Returning to New Orleans, he worked in his family's department store and took up a study of business philosophy with Julius Friend. Together they authored Science and the Spirit of Man (1933), The Unlimited Commodity (1936), and What Science Really Means (1937).

"John McClure the poet…was a big help to me in the days of my late adolescence...I used to go down on his night off and sit on the porch of his French Quarter home and drink the eggnog which his wife made and talk poetry with him...McClure’s advice was something I never forgot, and I shall always be grateful to him."

Feibelman spent summers in Europe, in London and Rive Gauche, meeting with his peers at Le Dôme Café and Café de la Rotonde.

In lieu of a college program, Feibleman listed his readings with Friend in philosophy: "Plato and Aristotle, then reading the Stoics and Epicureans, the Neo-platonists, the medieval theologians, the Continental rationalists, the British empiricists, the German dogmatists, until we came again to modern philosophy where we found Reid and the early Moore, the early Russell, Nicolai Hartmann, Whitehead and Peirce the most congenial."

==Career==

"In 1943, despite the fact that Feibleman had no college degree, Tulane University offered him his first academic position as acting assistant professor of English, hired to teach naval officers in training." "I sat in on mathematics courses given by my friends. I became a sort of hanger-on of the mathematics department, hoping to acquire by osmosis what I had refused to imbibe in the ordinary way by submission to discipline." "I remember taking Kelley's graduate course in mathematical logic, the last field which you might suppose to be exciting, but I remember the excitement."

Feibleman studied the first six volumes of the Collected Papers of Peirce and formulated a systematic philosophy from the various essays Peirce had written. Using direct quotations with citations to the Collected Papers, Feibleman published An Introduction to the Philosophy of Charles S. Peirce in 1946 with The MIT Press, and Bertrand Russell wrote the foreword.

He joined the philosophy department in 1945, and became department head in 1957, retiring from there in 1969. The Louisiana State University hired him as lecturer in psychiatry from 1958 to 67.

Feibleman put forth his system in Ontology (1951) where he posited three universes: essence or possibility, existence or actuality, and destiny or teleology. Huntington Cairns edited Two-story World, Selected Writings of James K. Feibleman (1966). "The name of my father's department store was 'Feiblemann's', with underneath the motto 'The House of Values'... Since I have made philosophy my preoccupation, one of my chief concerns has been to establish on a firm footing the branch of philosophy known as axiology or value-theory. In a way, I feel that I am carrying out my father’s wishes."

In addition to his many works in philosophy, Feibleman wrote popular works, first for The Double Dealer and later a series for New York Post: Understanding Philosophy: A Popular History of Ideas (1973).

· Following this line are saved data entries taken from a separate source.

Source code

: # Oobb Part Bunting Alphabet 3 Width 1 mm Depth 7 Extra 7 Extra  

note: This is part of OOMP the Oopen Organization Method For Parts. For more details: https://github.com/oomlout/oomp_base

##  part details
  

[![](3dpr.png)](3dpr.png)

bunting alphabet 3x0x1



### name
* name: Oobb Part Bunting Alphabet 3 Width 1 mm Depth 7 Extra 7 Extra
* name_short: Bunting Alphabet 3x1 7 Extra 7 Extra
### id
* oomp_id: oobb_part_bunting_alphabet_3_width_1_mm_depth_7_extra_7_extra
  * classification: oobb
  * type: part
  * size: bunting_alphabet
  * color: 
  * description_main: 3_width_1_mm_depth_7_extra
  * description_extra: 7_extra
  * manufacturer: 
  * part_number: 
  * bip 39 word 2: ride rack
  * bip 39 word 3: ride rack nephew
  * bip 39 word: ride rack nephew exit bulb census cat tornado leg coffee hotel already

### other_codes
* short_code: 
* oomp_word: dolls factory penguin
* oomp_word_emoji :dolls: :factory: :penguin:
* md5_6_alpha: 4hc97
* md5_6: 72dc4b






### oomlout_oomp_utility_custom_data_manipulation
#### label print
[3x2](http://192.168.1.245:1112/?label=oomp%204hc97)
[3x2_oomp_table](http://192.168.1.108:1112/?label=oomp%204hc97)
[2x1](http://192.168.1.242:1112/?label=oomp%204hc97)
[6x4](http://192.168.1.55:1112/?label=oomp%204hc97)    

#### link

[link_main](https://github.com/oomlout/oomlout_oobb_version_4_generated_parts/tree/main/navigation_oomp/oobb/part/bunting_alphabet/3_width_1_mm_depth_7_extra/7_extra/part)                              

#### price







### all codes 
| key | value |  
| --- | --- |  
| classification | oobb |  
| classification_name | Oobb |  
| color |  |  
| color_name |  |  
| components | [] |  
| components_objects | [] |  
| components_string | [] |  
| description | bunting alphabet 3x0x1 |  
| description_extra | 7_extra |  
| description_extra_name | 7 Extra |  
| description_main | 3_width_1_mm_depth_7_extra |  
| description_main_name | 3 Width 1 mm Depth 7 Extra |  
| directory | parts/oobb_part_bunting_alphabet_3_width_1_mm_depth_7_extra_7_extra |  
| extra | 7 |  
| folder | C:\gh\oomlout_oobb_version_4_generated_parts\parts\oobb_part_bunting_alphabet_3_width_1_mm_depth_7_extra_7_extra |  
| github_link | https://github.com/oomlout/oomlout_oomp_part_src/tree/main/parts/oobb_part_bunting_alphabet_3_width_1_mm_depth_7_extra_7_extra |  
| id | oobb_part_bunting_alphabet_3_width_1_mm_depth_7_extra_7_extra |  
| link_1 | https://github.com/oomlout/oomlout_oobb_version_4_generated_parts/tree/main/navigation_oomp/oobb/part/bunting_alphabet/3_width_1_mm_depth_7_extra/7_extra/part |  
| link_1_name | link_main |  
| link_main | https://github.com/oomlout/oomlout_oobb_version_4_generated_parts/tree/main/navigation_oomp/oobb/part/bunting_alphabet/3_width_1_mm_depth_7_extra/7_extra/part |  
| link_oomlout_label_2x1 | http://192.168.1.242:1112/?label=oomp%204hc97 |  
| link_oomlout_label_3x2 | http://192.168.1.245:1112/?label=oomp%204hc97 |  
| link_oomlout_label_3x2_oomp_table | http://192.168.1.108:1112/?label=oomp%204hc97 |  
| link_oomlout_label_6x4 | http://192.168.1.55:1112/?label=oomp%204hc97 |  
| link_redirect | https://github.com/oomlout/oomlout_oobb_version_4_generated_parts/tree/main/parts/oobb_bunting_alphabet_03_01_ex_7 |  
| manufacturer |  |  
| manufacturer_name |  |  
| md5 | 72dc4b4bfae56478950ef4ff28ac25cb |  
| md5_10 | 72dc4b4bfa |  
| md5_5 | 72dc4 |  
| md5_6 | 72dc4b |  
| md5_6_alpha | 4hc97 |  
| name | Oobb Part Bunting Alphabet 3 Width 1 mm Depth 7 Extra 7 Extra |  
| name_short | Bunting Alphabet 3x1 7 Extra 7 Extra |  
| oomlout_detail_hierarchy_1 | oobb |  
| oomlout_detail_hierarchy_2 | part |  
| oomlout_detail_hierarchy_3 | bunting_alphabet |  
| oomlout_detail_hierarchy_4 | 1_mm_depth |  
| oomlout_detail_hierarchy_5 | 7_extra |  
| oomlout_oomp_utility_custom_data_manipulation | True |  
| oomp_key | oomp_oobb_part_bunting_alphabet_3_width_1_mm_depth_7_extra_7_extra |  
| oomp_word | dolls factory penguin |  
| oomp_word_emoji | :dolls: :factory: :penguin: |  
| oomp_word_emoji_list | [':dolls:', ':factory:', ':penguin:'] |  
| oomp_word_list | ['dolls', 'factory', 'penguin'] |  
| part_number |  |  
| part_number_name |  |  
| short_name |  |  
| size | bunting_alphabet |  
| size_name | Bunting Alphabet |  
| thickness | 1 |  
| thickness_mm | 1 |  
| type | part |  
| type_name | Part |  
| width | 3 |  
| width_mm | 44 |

His second wife, Shirley Ann Grau wrote novels and short stories.

In 1973 Northwestern University School of Law invited Feibleman to present a Rosenthal Lecture on philosophical perspectives on justice. "Justice is the demand for a system of laws", where a system is defined to be consistent, complete, and categorical. Feibleman adopted these terms from mathematical logic.

In 1969 Horizon Press published his autobiography The Way of a Man.

Ontology manifesto: Those who are brave and who wish a new world which will have the virtues lacking in the old and will lack the vices common in the old, may use their imagination together with the values and the logical relations learned in the past, to set up an ideal toward which the actual world may be brought.